Word Press’ new AI assistant will let users edit their sites with prompts

Meanwhile, Mullenweg says the fact that plugins “can change every aspect of your Word Press experience is a feature, not a bug.” De Valk pushes back on Mullenweg’s take, saying that it’s like “arguing that because some mobile apps need camera access, every app should get root access to the phone.” On his own blog, he says there’s an argument for a “granular permission system” within Word Press, not for “continuing to give every plugin the keys to the entire database.”

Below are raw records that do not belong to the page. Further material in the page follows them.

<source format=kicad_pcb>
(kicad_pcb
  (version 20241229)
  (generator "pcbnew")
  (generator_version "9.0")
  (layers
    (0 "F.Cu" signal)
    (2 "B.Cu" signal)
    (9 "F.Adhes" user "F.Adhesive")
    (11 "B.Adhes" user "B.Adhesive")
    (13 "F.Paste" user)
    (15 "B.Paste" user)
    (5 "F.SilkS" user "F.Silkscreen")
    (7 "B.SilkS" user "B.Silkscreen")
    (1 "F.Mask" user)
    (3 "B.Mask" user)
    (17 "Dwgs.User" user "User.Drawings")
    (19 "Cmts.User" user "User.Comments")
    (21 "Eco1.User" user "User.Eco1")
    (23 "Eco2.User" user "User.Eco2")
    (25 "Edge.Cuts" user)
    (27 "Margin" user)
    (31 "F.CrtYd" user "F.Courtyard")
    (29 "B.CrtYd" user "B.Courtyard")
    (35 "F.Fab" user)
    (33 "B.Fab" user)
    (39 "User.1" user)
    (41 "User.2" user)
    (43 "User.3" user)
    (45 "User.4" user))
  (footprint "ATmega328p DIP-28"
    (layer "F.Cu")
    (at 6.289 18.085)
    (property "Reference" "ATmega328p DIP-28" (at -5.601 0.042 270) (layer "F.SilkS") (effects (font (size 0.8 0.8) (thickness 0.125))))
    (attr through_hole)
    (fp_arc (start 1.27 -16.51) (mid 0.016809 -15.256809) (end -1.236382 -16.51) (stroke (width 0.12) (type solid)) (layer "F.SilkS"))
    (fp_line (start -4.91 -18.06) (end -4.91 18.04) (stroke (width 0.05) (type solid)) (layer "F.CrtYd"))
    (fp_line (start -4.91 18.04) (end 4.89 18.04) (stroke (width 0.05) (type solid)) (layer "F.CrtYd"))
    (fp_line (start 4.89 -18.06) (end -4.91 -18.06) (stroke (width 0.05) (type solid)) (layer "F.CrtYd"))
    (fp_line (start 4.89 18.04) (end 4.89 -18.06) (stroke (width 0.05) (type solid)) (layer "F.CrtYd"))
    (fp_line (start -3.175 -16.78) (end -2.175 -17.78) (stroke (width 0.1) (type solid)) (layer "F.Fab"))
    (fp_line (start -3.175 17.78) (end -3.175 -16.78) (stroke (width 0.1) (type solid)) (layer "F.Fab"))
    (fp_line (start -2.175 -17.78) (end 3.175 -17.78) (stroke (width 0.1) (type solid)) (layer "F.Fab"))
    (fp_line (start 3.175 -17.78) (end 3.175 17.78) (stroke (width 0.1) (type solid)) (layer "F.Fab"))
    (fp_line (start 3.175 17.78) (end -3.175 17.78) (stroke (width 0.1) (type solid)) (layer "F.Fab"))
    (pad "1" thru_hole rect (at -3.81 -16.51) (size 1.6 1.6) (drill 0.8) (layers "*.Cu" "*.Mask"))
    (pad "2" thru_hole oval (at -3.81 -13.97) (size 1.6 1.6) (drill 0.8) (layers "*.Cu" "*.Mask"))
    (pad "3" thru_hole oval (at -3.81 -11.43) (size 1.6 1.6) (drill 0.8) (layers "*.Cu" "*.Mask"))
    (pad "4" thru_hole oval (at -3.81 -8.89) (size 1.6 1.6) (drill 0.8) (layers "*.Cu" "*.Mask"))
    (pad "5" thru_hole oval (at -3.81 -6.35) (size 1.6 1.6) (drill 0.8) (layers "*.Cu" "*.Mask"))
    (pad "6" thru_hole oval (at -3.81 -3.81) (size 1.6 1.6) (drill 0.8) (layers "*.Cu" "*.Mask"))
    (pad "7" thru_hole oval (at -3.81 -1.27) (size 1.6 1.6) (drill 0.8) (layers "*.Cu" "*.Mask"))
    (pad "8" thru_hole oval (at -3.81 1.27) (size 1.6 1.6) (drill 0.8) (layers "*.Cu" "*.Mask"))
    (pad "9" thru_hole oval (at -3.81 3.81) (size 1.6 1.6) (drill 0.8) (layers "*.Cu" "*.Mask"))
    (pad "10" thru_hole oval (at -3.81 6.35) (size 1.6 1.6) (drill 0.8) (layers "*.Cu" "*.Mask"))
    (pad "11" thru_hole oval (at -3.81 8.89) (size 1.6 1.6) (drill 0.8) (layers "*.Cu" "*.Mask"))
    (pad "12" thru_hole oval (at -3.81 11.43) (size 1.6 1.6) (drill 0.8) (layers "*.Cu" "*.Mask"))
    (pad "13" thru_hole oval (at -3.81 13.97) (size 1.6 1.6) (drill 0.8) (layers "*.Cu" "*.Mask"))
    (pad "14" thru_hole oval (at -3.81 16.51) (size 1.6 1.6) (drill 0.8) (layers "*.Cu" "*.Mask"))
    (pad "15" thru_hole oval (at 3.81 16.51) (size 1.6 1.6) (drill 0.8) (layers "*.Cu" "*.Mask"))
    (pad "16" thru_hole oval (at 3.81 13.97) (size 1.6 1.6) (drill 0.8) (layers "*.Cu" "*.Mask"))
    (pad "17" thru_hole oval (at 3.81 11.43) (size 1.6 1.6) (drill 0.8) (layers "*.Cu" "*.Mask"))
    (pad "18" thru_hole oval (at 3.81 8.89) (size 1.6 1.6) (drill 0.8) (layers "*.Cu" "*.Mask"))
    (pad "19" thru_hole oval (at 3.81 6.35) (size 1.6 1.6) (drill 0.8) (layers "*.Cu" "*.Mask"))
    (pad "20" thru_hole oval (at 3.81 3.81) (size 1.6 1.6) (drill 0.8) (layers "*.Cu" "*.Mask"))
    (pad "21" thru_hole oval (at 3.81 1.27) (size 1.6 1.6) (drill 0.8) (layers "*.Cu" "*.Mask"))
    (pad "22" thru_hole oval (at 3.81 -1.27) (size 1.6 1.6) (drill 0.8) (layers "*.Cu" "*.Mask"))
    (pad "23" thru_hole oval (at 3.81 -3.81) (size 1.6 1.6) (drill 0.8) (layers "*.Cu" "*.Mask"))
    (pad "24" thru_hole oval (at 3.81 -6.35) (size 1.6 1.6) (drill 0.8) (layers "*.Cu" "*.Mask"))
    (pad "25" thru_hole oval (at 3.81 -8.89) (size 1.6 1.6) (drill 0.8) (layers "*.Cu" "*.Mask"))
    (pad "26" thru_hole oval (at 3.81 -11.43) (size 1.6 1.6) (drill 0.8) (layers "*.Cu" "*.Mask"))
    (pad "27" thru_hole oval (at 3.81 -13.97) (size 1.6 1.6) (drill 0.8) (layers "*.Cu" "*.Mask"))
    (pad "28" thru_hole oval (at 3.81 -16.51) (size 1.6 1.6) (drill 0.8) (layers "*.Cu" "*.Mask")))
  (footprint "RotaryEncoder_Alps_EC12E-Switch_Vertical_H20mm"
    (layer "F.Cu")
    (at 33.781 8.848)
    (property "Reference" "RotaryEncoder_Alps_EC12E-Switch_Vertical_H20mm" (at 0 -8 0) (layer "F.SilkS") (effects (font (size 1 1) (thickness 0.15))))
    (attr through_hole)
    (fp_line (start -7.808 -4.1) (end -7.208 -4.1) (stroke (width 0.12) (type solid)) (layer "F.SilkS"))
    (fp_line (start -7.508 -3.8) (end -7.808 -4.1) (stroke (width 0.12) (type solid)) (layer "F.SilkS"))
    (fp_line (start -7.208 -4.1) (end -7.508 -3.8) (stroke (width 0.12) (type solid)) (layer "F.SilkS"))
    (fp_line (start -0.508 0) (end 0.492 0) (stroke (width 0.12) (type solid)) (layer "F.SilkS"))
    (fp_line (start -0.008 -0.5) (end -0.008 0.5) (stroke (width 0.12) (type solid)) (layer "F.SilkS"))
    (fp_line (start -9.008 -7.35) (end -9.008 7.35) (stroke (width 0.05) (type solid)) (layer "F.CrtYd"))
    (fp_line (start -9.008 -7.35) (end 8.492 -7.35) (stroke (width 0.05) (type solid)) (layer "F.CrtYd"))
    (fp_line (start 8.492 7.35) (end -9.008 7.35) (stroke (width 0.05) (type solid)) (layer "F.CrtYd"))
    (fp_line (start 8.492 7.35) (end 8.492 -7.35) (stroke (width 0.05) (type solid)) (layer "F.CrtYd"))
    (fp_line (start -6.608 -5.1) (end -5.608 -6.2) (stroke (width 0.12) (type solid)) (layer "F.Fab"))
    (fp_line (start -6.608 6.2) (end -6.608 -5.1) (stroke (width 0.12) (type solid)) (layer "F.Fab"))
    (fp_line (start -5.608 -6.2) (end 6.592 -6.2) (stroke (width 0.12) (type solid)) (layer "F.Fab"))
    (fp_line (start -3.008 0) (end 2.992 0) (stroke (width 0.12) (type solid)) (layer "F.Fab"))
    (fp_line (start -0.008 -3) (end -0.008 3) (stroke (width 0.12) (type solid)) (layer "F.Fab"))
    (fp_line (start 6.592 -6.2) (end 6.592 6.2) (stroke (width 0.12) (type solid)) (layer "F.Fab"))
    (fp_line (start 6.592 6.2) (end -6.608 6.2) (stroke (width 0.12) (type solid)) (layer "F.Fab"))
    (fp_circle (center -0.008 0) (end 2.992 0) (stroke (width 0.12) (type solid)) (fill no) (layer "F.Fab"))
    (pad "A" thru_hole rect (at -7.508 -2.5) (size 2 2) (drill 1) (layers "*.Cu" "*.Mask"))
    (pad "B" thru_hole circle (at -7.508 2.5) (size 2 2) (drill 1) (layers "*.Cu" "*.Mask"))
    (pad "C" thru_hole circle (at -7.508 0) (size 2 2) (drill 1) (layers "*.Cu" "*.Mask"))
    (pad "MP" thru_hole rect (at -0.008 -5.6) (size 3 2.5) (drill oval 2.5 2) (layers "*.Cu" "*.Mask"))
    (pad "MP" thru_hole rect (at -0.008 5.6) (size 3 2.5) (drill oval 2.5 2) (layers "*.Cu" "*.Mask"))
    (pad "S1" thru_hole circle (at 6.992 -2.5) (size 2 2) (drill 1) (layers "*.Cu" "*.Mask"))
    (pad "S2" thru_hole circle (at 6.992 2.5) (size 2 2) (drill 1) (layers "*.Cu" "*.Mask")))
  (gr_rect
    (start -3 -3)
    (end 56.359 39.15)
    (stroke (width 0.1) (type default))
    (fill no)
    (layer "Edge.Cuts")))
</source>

Em Dash is already trying to draw users from Word Press by making it easy to import sites from the platform. But, as noted by Wynne, if things go south, it doesn’t look like there’s a way to export your site from Em Dash and untangle a site from Cloudflare’s proprietary infrastructure. “There’s no intention that Cloudflare right now would abandon Em Dash, but it could at a later date. What would happen then if it’s abandoned?” Wynne tells The Verge.

While some Word Press members, including de Valk, say they’re going to build on Em Dash, concerns remain about whether Em Dash actually has the community to support new users. Word Press is backed by thousands of volunteers, along with developers at Automattic, to create new features for the platform. “When something breaks, there are forums, documentation, tutorials, and developers everywhere who know how to fix it,” Miriam Schwab, the head of Word Press at Elementor, writes. “Thanks to all these decades of content, contribution and usage, LLMs have all the knowledge needed to design, build and troubleshoot Word Press sites.”

“If Word Press starts making the right architectural decisions now, it can still catch up.”

Still, Schwab acknowledges that Em Dash “pushes the Word Press ecosystem to look honestly at how it does things” — and that’s exactly what it’s doing now. Just one day before the launch of Em Dash, Automattic’s Matias Ventura announced that the project is pushing back the launch of Word Press 7.0 for a “few weeks to finalize key architectural details.” Along with support for real-time collaborative editing, this update will include an AI client and an API that will allow Word Press to communicate with AI models.

Even Word Press’s more skeptical members are hopeful about the prospect of change. “If Word Press starts making the right architectural decisions now, it can still catch up,” de Valk writes. That could make Em Dash more like a catalyst for Word Press, rather than a true competitor.